Data integrity is a prerequisite for ensuring data availability of IoT data and has received extensive attention in the field of IoT big data security. Stream computing systems are widely used in the field of IoT for real-time data acquisition and computing. The real-time, volatility, suddenness, and disorder of stream data make data integrity verification difficult. The data integrity tracking and verification system is constructed based on a data integrity verification algorithm scheme of the stream computing system (S-DIV) to track and analyze the message data stream in real time. By verifying the data integrity of message during the whole life cycle, the problem of data corruption or data loss can be found in time, and error alarm and message recovery can be actively implemented.
1. Introduction
The rapid development of emerging technologies and applications such as the Internet of Things and 5G networks has led to a worldwide data explosion, which pushes human society into the era of big data. Due to the new computing and storage model of IoT big data, its management and protection measures are somewhat different from those of ordinary data; therefore, how to maintain and guarantee the integrity and consistency of data throughout its life cycle in the IoT big data environment has become one of the important issues in the field of data security
[1].
Currently, batch offline computing and stream real-time computing are the main computing models for IoT big data
[2]: batch computing is mainly a computing model for static persistent data, which usually stores the data first and then distributes the data and computing logic to distributed computing nodes for data computation—a common batch computing architecture is Hadoop; stream computing is mainly a computing model for data stream, it does not store all the data, but instead performs data computation directly in memory for a certain period of time.
Data integrity is a prerequisite for ensuring the availability of IoT data and is the key to the secure operation of IoT big data systems. According to the research, almost all current data integrity verification schemes are studied under the batch computing mode with a high degree of technical and research maturity, while there is no perfect solution for the data stream integrity problem under the stream computing mode. In the traditional batch computing model, data integrity verification mechanisms are divided into two categories based on whether fault-tolerant recovery measures are applied: provable data possession (PDP) and proof of retrievability (POR). However, the current PDP and POR schemes cannot be directly applied to IoT stream computing systems. Due to the characteristics of real-time, volatile, emergent, disorderly, and infinite in data stream, data incompleteness issues such as data loss, duplication, and state inconsistency in stream computing systems are becoming more prominent, making the study of data integrity and consistency more difficult than ever
[2].
Although most stream computing systems currently have an acker
[3], which is a mechanism to check whether each message can be processed completely, the integrity of the message data itself is not guaranteed. At the same time, because the acker module is inside the system, the efficiency of real-time message computation is easily affected if complex validation computations are run on the acker. Since the stream computing process is not persistent, it is not possible to view the historical message processing path, making it difficult to reproduce the problem of incomplete message data.
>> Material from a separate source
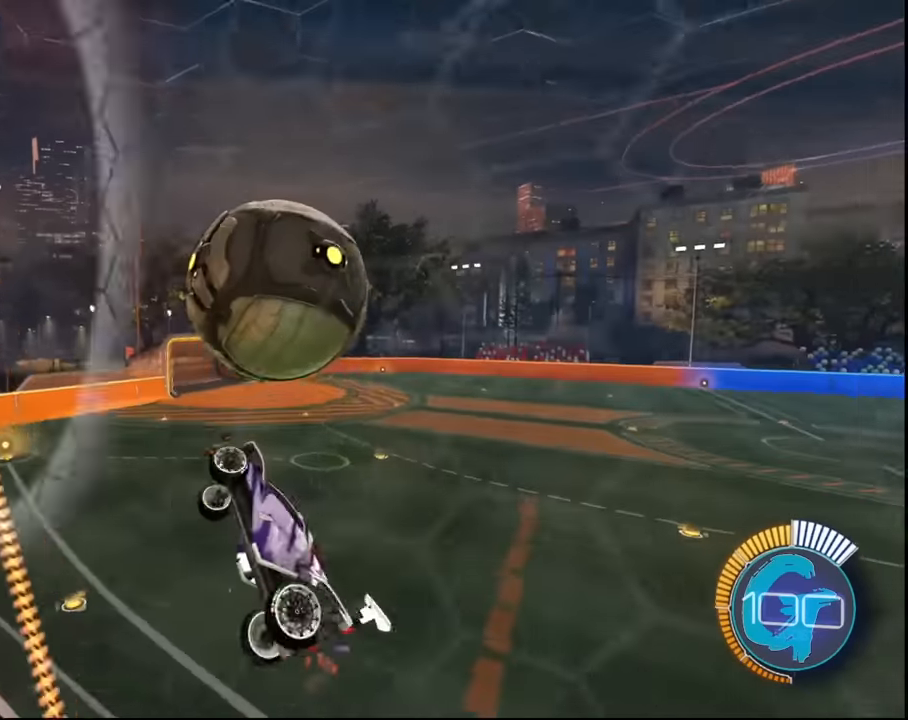
{"buttons": [], "left_stick": "center", "right_stick": "center", "events": [[34, "left_stick", "center"], [267, "L1", "up"], [334, "left_stick", "left"], [501, "left_stick", "center"]]}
This data security issue becomes a serious constraint to the application of stream computing systems in the Internet of Things.
In order to solve the above problems, this research constructs an external data integrity tracking and verification system (i.e., external tracking and verification system) to monitor the integrity and correctness of message data content and processing path in the stream computing system, which can accurately record the processing path of each message and verify the integrity of message content, as well as detect errors, give an alarm, and recover messages in time without affecting the efficiency of the original stream computing system.
The external tracking and verification system satisfies the following capabilities:
-
Accuracy: Accuracy is a key consideration for stream real-time computing systems used in IoT. Only with a high level of accuracy and precision can the system be trusted by end users and be widely applied.
-
Real-time: Data sharing in IoT requires high timeliness; so, data integrity verification needs real-time. Since the tracking and verification system is built outside the stream computing system, integrity verification does not affect the efficiency of the original system. Meanwhile, the verification time is synchronized with stream computing, making it possible to trace and recover error messages as soon as possible.
-
Transparency: Different stream computing systems for IoT may have different topological frameworks, corresponding to different business and application interfaces; thus, the design of external tracking and verification systems should be transparent in order to achieve system versatility.
2. Data Integrity Tracking and Verification System
The detailed design of the external data integrity tracking and verification system of stream computing system is shown in Figure.
1. The phase of real-time data collection: When a message is sent from module A to module B, data collection is performed at the data sending port (module A) and the data receiving port (module B), and the collected message data are sent to the message tracking data center.
2. The phase of message classification: After the data center receives the collected message, it judges whether it is a sending message or a receiving message according to the Flag, the sending message (Flag = 00) will be put into the sending data storage module (i.e., sending module), and the receiving message (Flag = 01) will be put into the receiving data storage module (i.e., receiving module).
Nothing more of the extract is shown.